La présomption de légitime défense pour les policiers, une idée du FN reprise à son compte par Sarkozy

par Guillaume Gaven jeudi 26 avril 2012 16:27
Lionel Bonaventure Reuters

L'idée a donc été brandie ce matin par Nicolas Sarkozy, après la mise en examen d'un policier. Sauf qu'elle avait été évoquée pour la première fois en septembre dernier par Marine Le Pen et, qu'à l'époque, Claude Guéant avait refusé ce "permis de tirer"...

"Il doit y avoir une présomption de légitime défense car dans un état de droit, on ne peut pas mettre sur le même plan un policier dans l'exercice de ses fonctions et le délinquant dans l'exercice de ses fonctions à lui." Voilà cette phrase par laquelle la polémique est arrivée, ce midi. Elle a été prononcée par le président-candidat, Nicolas Sarkozy, lors d'un meeting au Raincy, en région parisienne. 

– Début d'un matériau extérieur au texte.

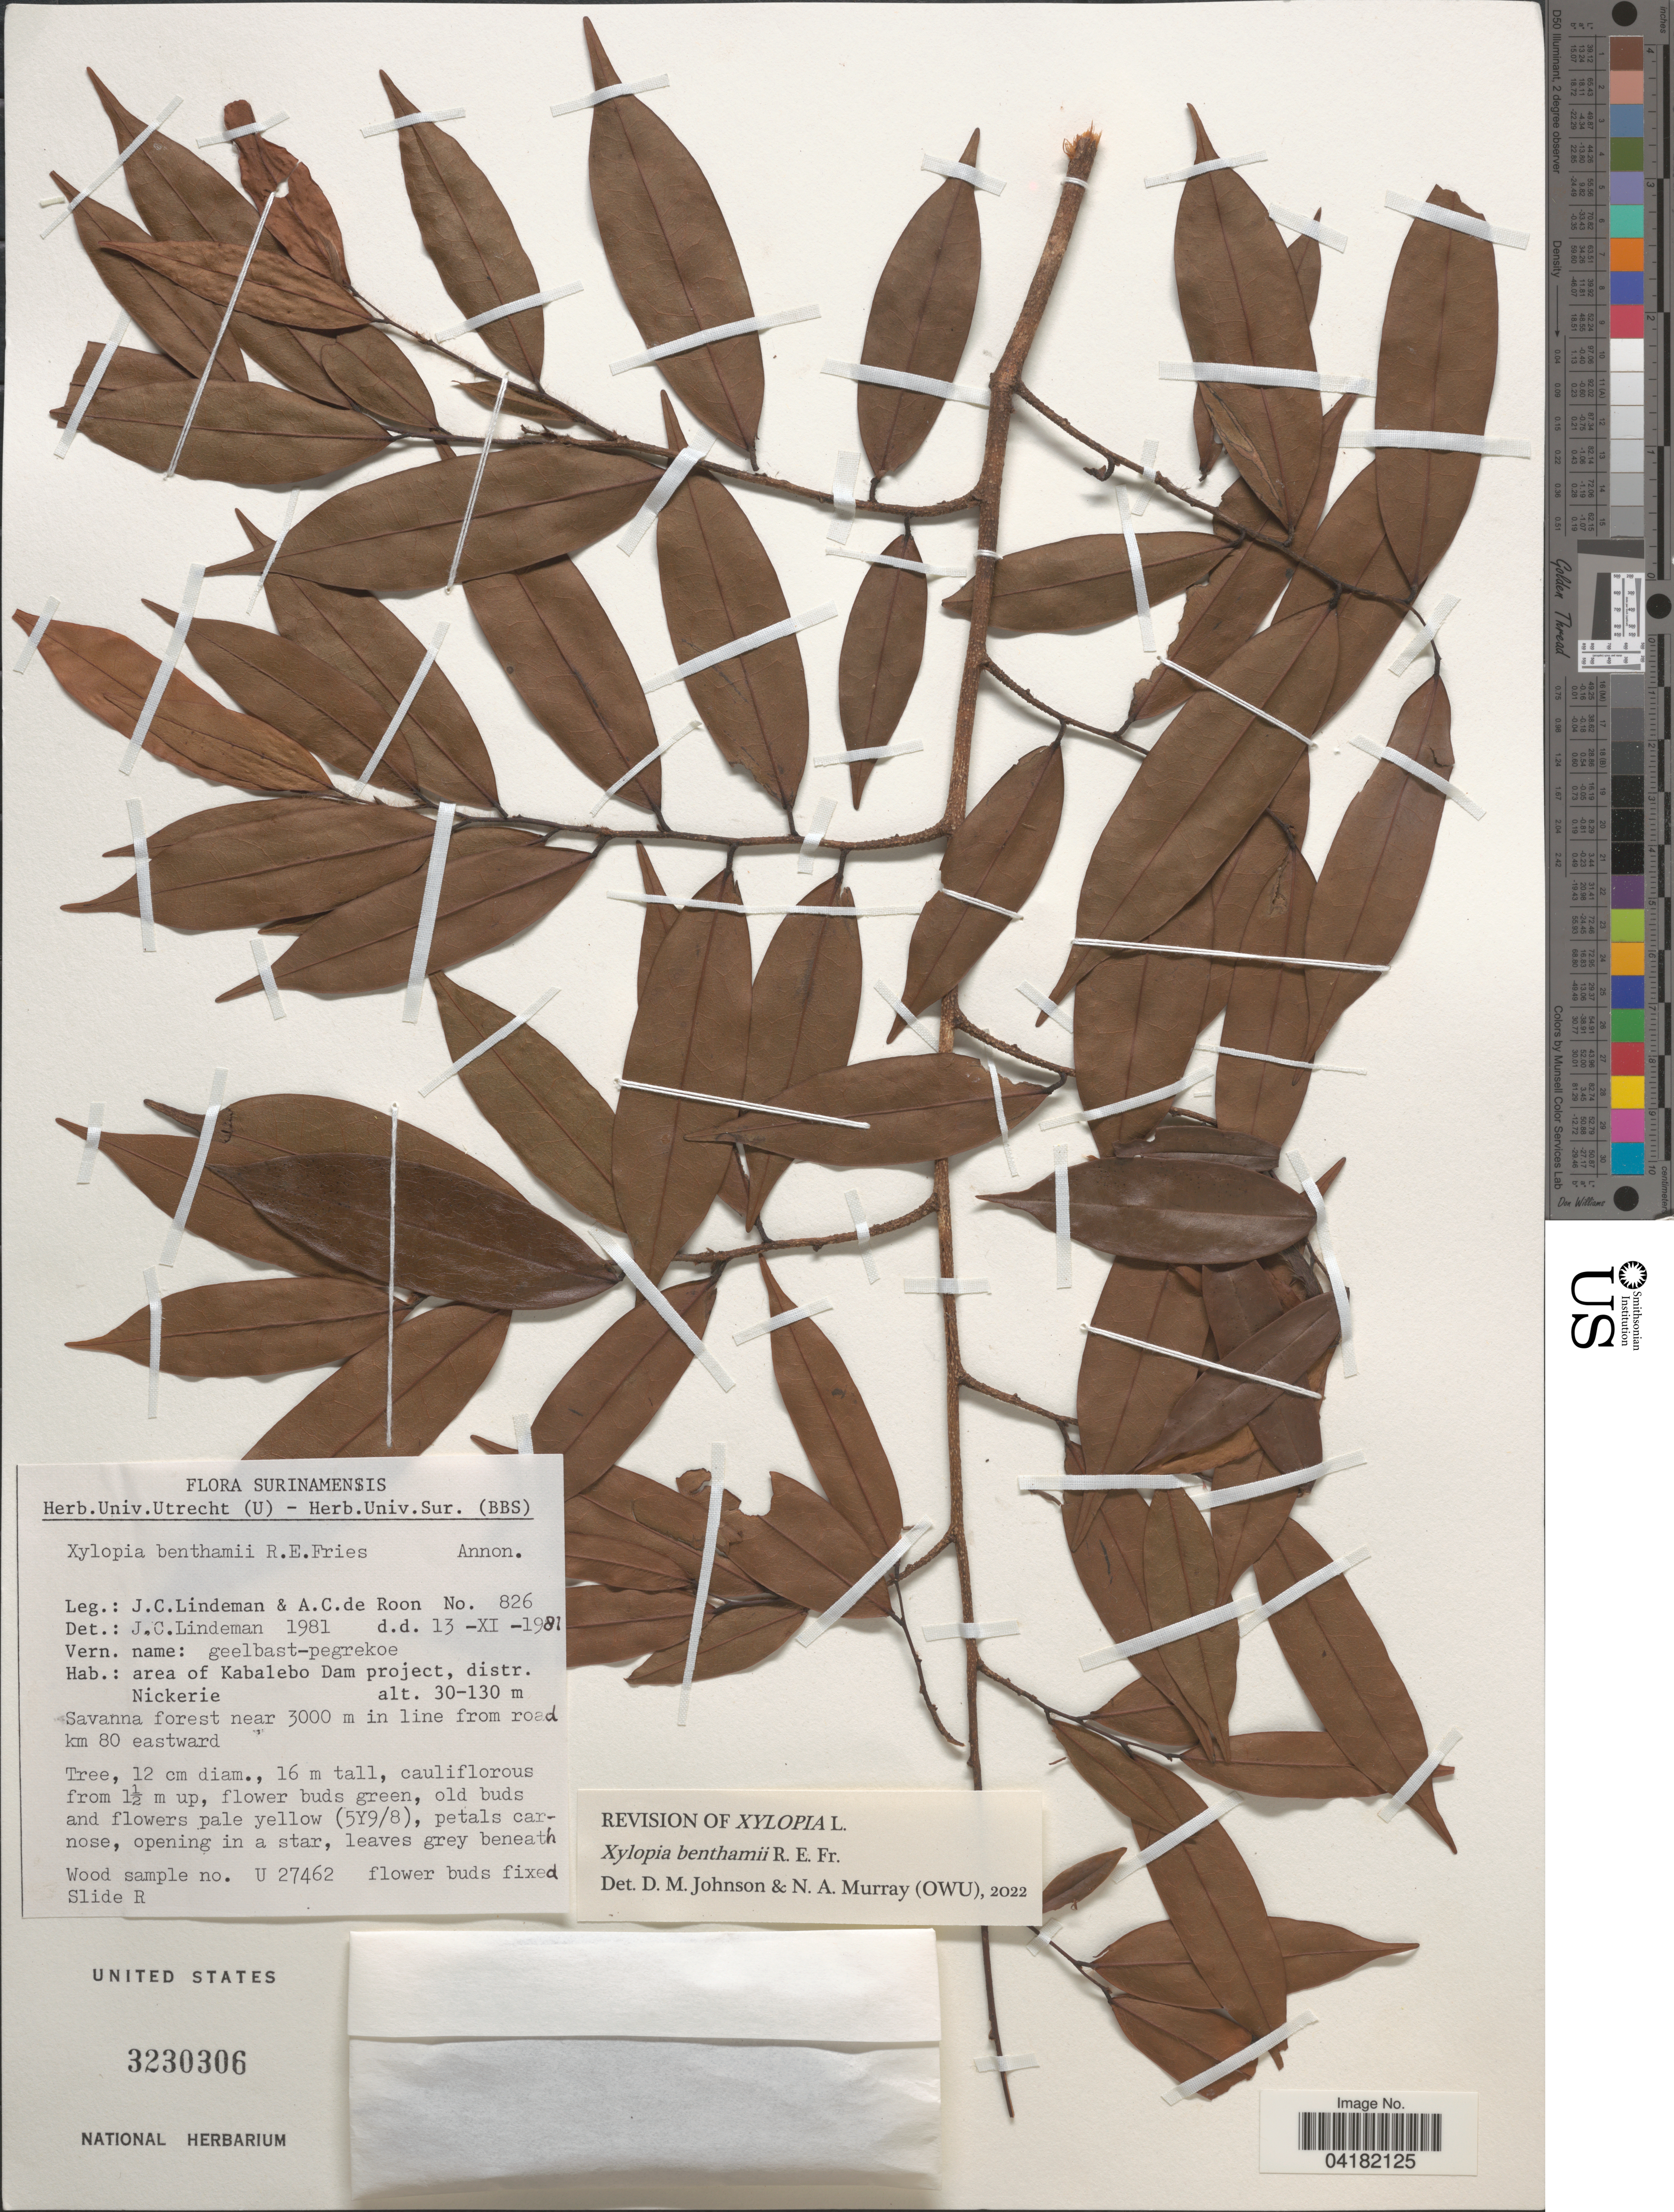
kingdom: Plantae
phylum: Tracheophyta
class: Magnoliopsida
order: Magnoliales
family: Annonaceae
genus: Xylopia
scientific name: Xylopia benthamii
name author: R.E. Fr.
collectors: J. C. Lindeman & A. de Roon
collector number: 826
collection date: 1981-11-13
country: Suriname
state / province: Nickerie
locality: Surinamensis. Area of Kabalebo Dam project, distr. Nickerie. Savanna forest near 3000 m in line from road km 80 eastward.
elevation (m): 30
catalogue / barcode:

Nicolas Sarkozy : une présomption de légitime défense pour les policiers  
 

L'idée ne date pas d'aujourd'hui. Sarkozy s'est en fait directement inspiré d'une proposition du Front national, qui figure en toutes lettres dans le programme de Marine Le Pen. Celle-ci l'avait d'ailleurs défendue, en septembre dernier, lors des journées d'été du FN. 

Marine Le Pen pour une présomption de légitime défense des policiers - c'était en septembre 2011, lors des journée d'été du FN  
 

A l'époque, le ministre de l'Intérieur, Claude Guéant, avait écarté la possibilité d'un revers de la main. Pas question de donner "un permis de tirer aux policiers", avait-il dit en janvier dernier. 

Pas question de donner "un permis de tirer aux policiers" disait Claude Guéant en janvier dernier  
 

Sauf qu'aujourd'hui le même Claude Guéant semble avoir bien changé d'avis. "Il n'est pas possible d'accepter qu'un policier, pour riposter, doive attendre qu'on lui tire dessus."

Il faut faire évoluer le droit de la légitime défense, martèle le ministre de l'Intérieur, Claude Guéant  
 

Et que pense le Front national de tout ce ramdam ? Très logiquement, Marine Le Pen a salué une "victoire idéologique. Chaque jour, Nicolas Sarkozy puise dans mon projet".

Avis plus mitigé de la part d'un de ses porte-parole de campagne, Nicolas Bay : "Si n'importe quel responsable politique donnait le sentiment de se rallier à nos propositions de façon sincère, pour ensuite les appliquer, on s'en réjouirait. Mais il ne s'agit pas de ça, il s'agit de postures électoralistes, quelques jours après le premier tour, et à quelques jours du second". Bref, Sarkozy "prend les électeurs pour des imbéciles."